For the past few years it manifests itself as these insane conversations in my head. And, to be fair, sometimes aloud. There has to be ample time for me before an event to go through the reasons why I shouldn't go. Usually it boiled down to the fact that I was invited because the person just felt they needed to be nice to me, but didn't really want me there. This resulted in me waiting to join the local writers group. It caused me to nearly miss the gathering of writers hosted by a friend of mine which led to me also joining the writer's group up North. These three events have been responsible for my writing growing more than it ever has in such a short time.
And yet, it took three months of invitations to get me to go to the first meeting of Creative Minds Columbus. And as for the gathering of writers...the only (and I am NOT exaggerating this), but the only reason I followed through with going was that I had committed to making a dessert. It was the first time I had made this dessert (but I had eaten it at many potlucks). This dessert led to several marriage proposals that night. I am apparently a dessert husband to several women in the North Central Ohio area. Which..I'm cool with, to be honest.
Point is--I almost didn't go. Looking back on it, I feel much like Will Smith looking for cigars, "Almost put a hex on the whole damn thing."
I dealt with this (still deal with this) for years. This anxiety about being around people in a social setting. Are they judging me? What do they think of me? Am I funny enough? Do I have good enough stories? There is a long ass list of questions that loop through my head when I have to interact with people out of the constructs of a business. And it's not fun. It really does a number. I start to question feelings, get emotional about situations that are only causing me distress because I'm overthinking the fuck out of them.
So...in talking with a few of my creative friends, I learned that I am not alone. And prior to these conversations, I never really thought of myself has having anxiety issues. I never had panic attacks. At least not that I knew.
Turns out that overthinking and going down the rabbit hole when you have one of those stray thoughts IS a major component of many anxiety disorders.

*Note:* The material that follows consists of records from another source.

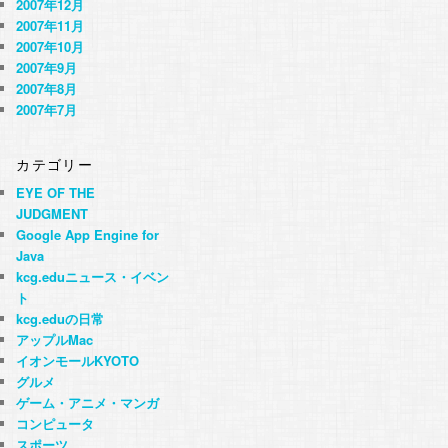
2007年12月
2007年11月
2007年10月
2007年9月
2007年8月
2007年7月
カテゴリー
EYE OF THE
JUDGMENT
Google App Engine for
Java
kcg.eduニュース・イベン
ト
kcg.eduの日常
アップルMac
イオンモールKYOTO
グルメ
ゲーム・アニメ・マンガ
コンピュータ
スポーツ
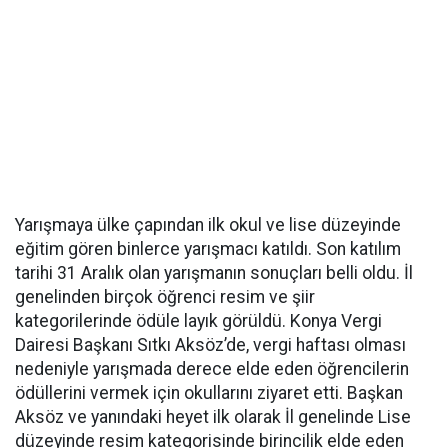
Yarışmaya ülke çapından ilk okul ve lise düzeyinde
eğitim gören binlerce yarışmacı katıldı. Son katılım
tarihi 31 Aralık olan yarışmanın sonuçları belli oldu. İl
genelinden birçok öğrenci resim ve şiir
kategorilerinde ödüle layık görüldü. Konya Vergi
Dairesi Başkanı Sıtkı Aksöz’de, vergi haftası olması
nedeniyle yarışmada derece elde eden öğrencilerin
ödüllerini vermek için okullarını ziyaret etti. Başkan
Aksöz ve yanındaki heyet ilk olarak İl genelinde Lise
düzeyinde resim kategorisinde birincilik elde eden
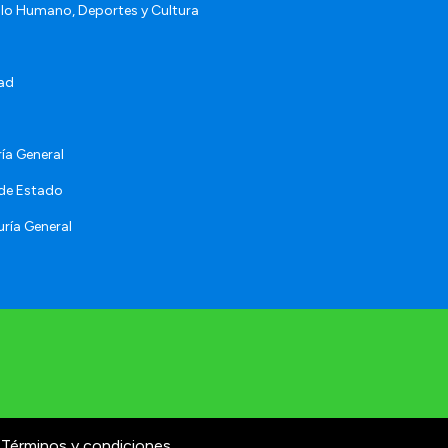
llo Humano, Deportes y Cultura
ad
ía General
 de Estado
ría General
Términos y condiciones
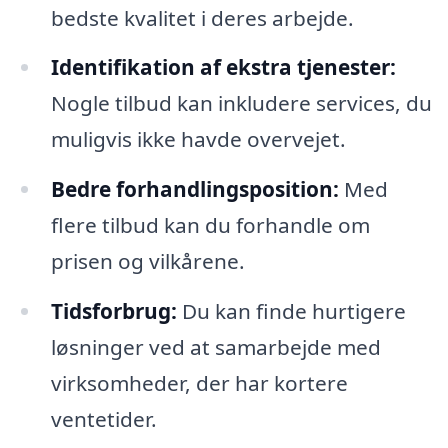
bedste kvalitet i deres arbejde.
Identifikation af ekstra tjenester:
Nogle tilbud kan inkludere services, du
muligvis ikke havde overvejet.
Bedre forhandlingsposition:
Med
flere tilbud kan du forhandle om
prisen og vilkårene.
Tidsforbrug:
Du kan finde hurtigere
løsninger ved at samarbejde med
virksomheder, der har kortere
ventetider.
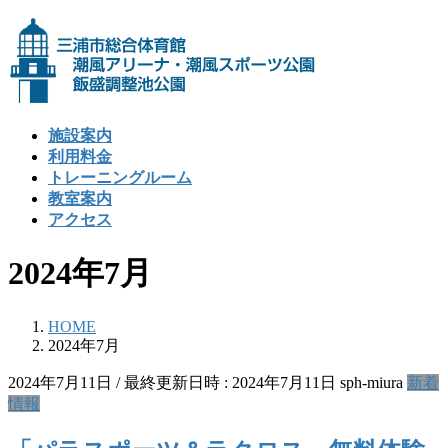
コ
ナ
ン
ビ
テ
ゲ
ン
ー
ツ
シ
へ
ョ
施設案内
ス
ン
利用料金
キ
に
トレーニングルーム
ッ
移
教室案内
プ
動
アクセス
2024年7月
HOME
2024年7月
2024年7月11日
/ 最終更新日時 :
2024年7月11日
sph-miura
新着
情報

I was about to apologize for being too real, but the simple truth is, if you made it this far that's on you-warning or not.
Yeah. Anxiety. Frickin' great!
So, I talked to my doctor on my last gyno visit (I think I covered this somewhere), but anyway...yes. She and I talked and she started me on something classified as an anti-anxiety med. I was adamant that it not be an anti-depressant. I knew after being on them for 20+ years that they sap all of the creative urges from my body.
I've been on them for almost two weeks. And as funny as it sounds, I was afraid I wouldn't be able to write. So I was avoiding sitting down at a keyboard. Which, let's be real, is a phenomenally stupid course of action when I have deadlines for that box set that I'm in.
Some may argue that I still can't write, but fuck those guys. This is the breaking of the seal, as it were. I feel good about the fact that I can still write. The overthinking conversationalists in my head have quieted for the time being, and that's a very good thing.
Being able to engage with people on a social level again is kind of huge. I'm looking forward to it.
And now, if you'll excuse me, I have some writing to do.